Now do that without getting rid of other information. Hint: factor vectors are harder to edit than character vectors!

3.2 Group challenge!

Can you combine the wide data and long data into a single data frame using the subjects’ ages as the common column? (There will be NAs, ignore or remove Nationality for now.)

long_data %>% 
  spread(•••) %>% 
  mutate(•••) %>% 
  select(•••) %>% 
  full_join(•••)

Take this dataset and split Savings into value and currency. Make sure numbers are number and letters are characters.

Find a way to fill in the NAs in this dataset with unique values. If possible, do this within the piping environment without saving the dataset as an object.

4 Calculations on tables

For this, we’ll use binomial-data.csv.

data <- read.csv("../data/binomial-data.csv")

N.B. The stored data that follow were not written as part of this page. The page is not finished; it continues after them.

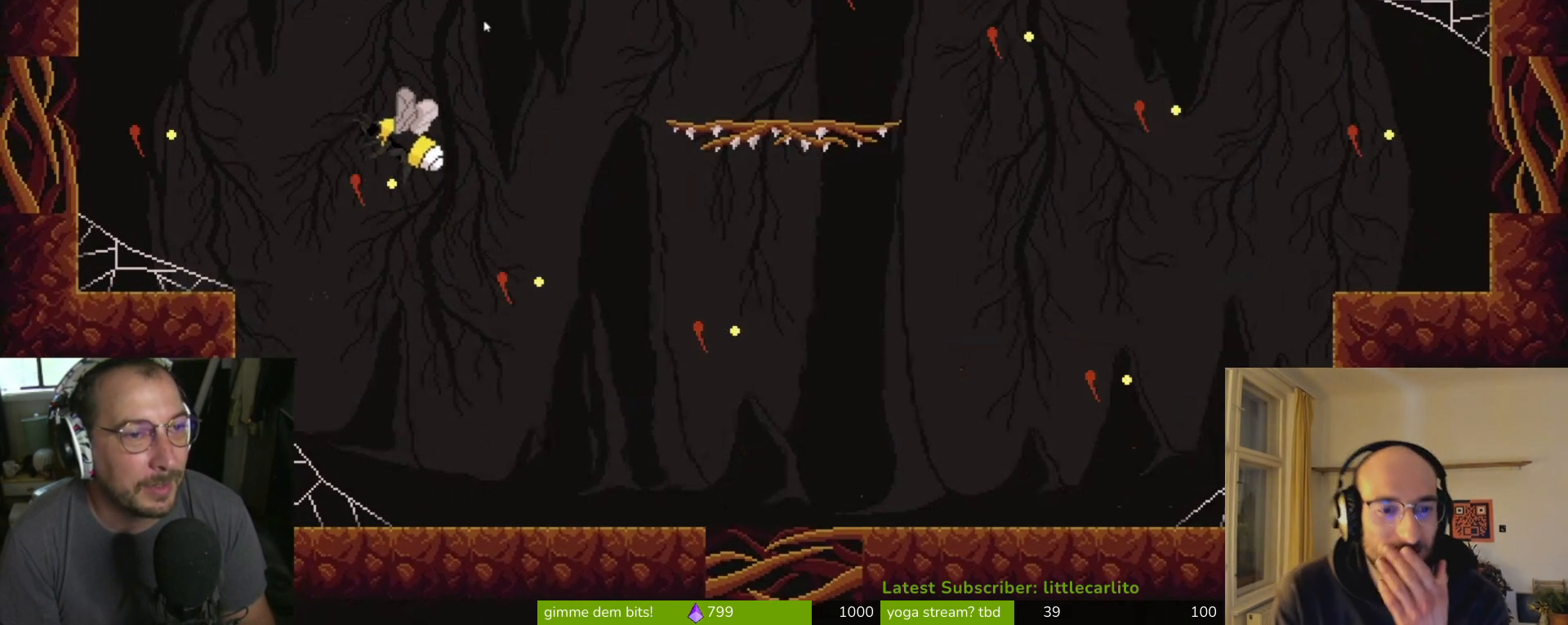
{"buttons": [], "left_stick": "center", "right_stick": "center", "events": [[33, "left_stick", "center"]]}
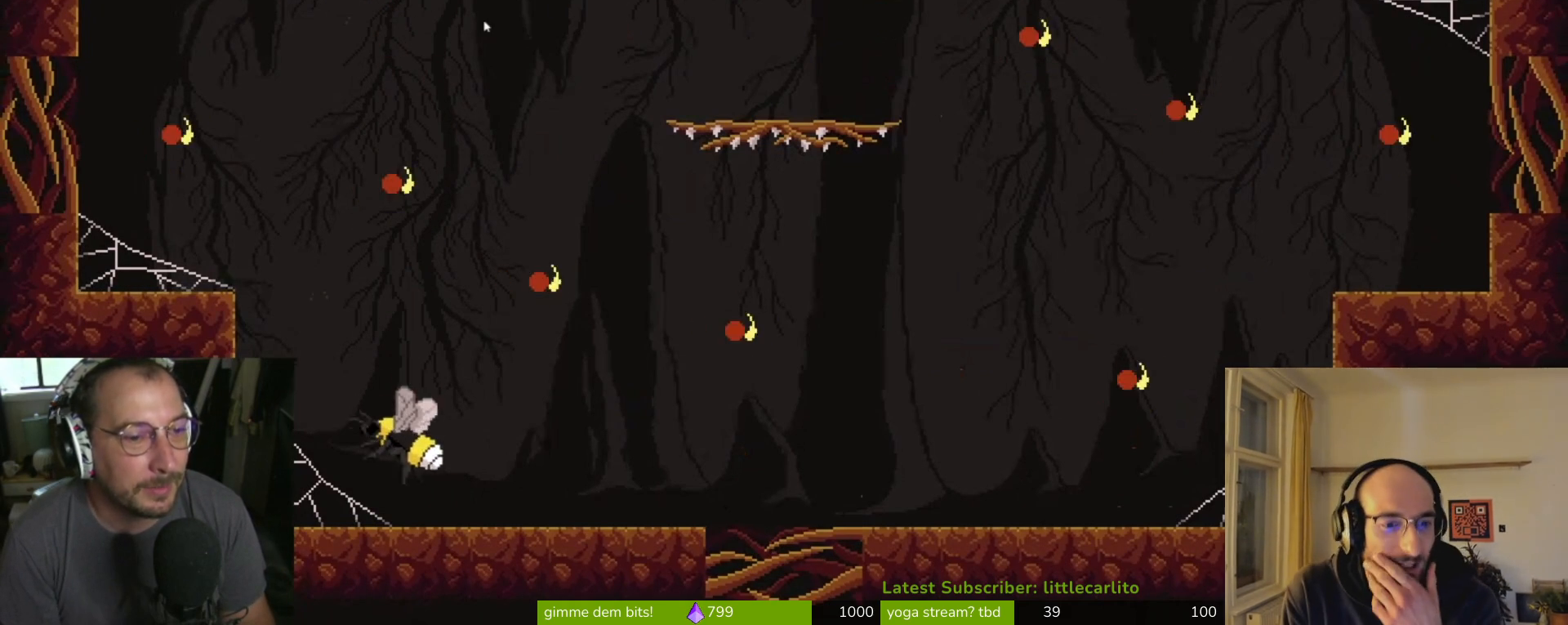
{"buttons": [], "left_stick": "right", "right_stick": "center", "events": [[200, "left_stick", "right"]]}
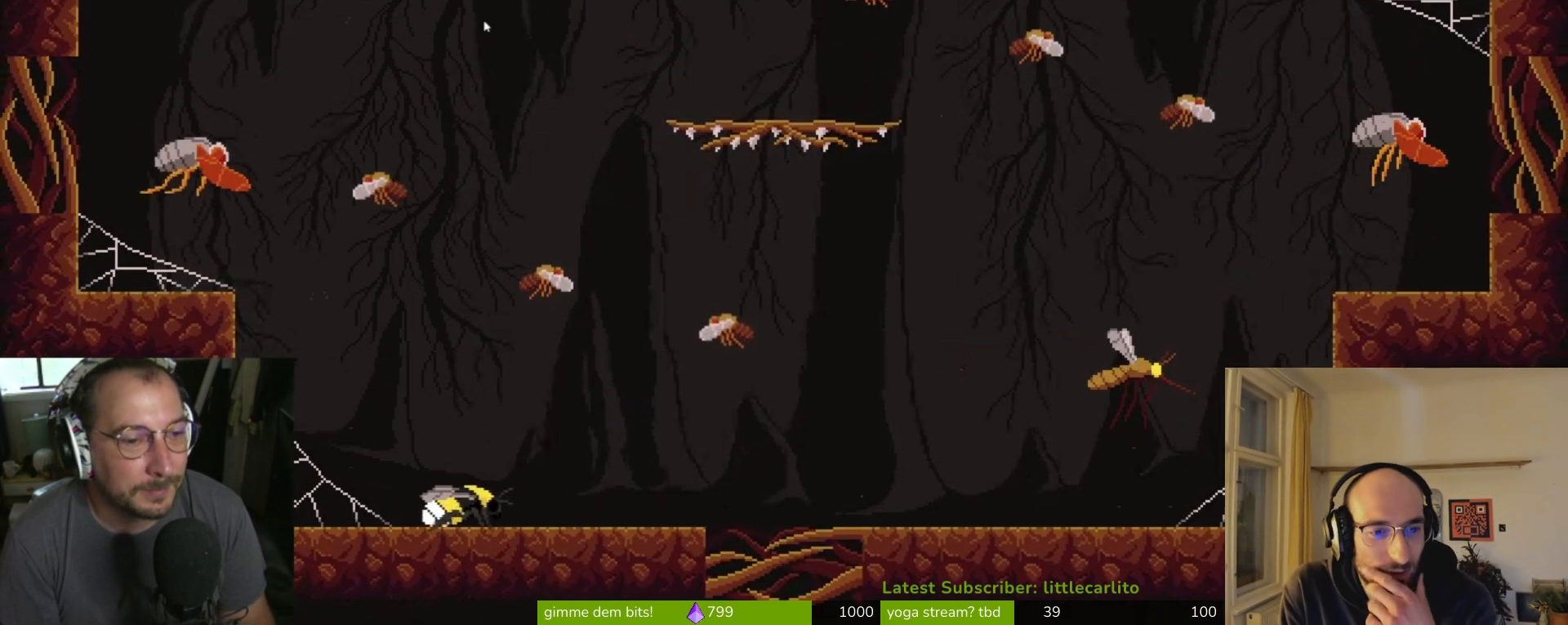
{"buttons": [], "left_stick": "up-left", "right_stick": "center", "events": [[133, "CROSS", "down"], [400, "left_stick", "up"], [467, "CROSS", "up"], [467, "left_stick", "up-left"]]}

Personally, I prefer to not save data into new variables if I can avoid it. However, this makes doing statistical analyses more comlicated. We’ll talk more about this on Thursday, but for now here are some nice tricks that will be good to know going forward.

4.1 Pull and select

Some functions in tidyverse are not good at isolating single columns from a dataset but are still sensitive to group_by flags. If you want to isolate a single column, pull does the trick.

pull the column extra from sleep:

select does the same thing, but you can select more than one column, or specify a column to remove.

There are some other differences, even when selecting one column. Can you tell?

# just `extra`
# everything except `extra`
# `ID` and `extra`

4.1.1 Try it out

Create a subset of quakes that includes only latitude and longitude of quakes with a maximum magnitude of 5 and no fewer than 30 stations reporting.

quakes %>% 
  filter(•••) %>% 
  select(•••)

Using this subset, summarise the data to count the number of quakes that occur to the east and west of 180˚ longitude.

quakes %>% 
  filter(•••) %>% 
  select(•••) %>% 
  mutate(•••) %>% 
  group_by(•••) %>% 
  summarise(•••)

4.2 Do (for now)

The function do is apparently on its way out, to be replaced by map (in purrr), but for now we’ll talk about do and you can use your newfound skills to teach yourself map when it becomes available!

do literally just means “do the operation I’m telling you to do on some dataset”, which is superficially not useful.

quakes %>%
  do(head(.)) # . means 'the dataset we've been piping through this chunk'

However, notice how we need to have something within the braces for head here, when we wouldn’t have needed it without do.

This is the important part of do: it allows us to specify which dataset we want to do something to, even within a piping environment. That is, we can nest operations of more than one dataset within a chunk by using do.

4.3 broom

library(broom)

I’ll introduce the package broom now, but we’ll come back to it on Thursday. Right now, we will only use it for the function tidy, which turns the output of a function to a tidy tibble if possible.

Using base R, cor.test provides the results of a test for correlation between paired samples, defaulting to Pearson’s product moment. It takes two arguments (each is one of the paired samples).

Here’s how we can use do and tidy to produce an output that is easier to format, thus easier to use in literate programming.

If we save the tidied output (just this once…), we can put it directly into the text of the .Rmd file.

See?

The \(\beta\) value of this correlation is 0.795 using the Pearson’s product-moment correlation method of analysis.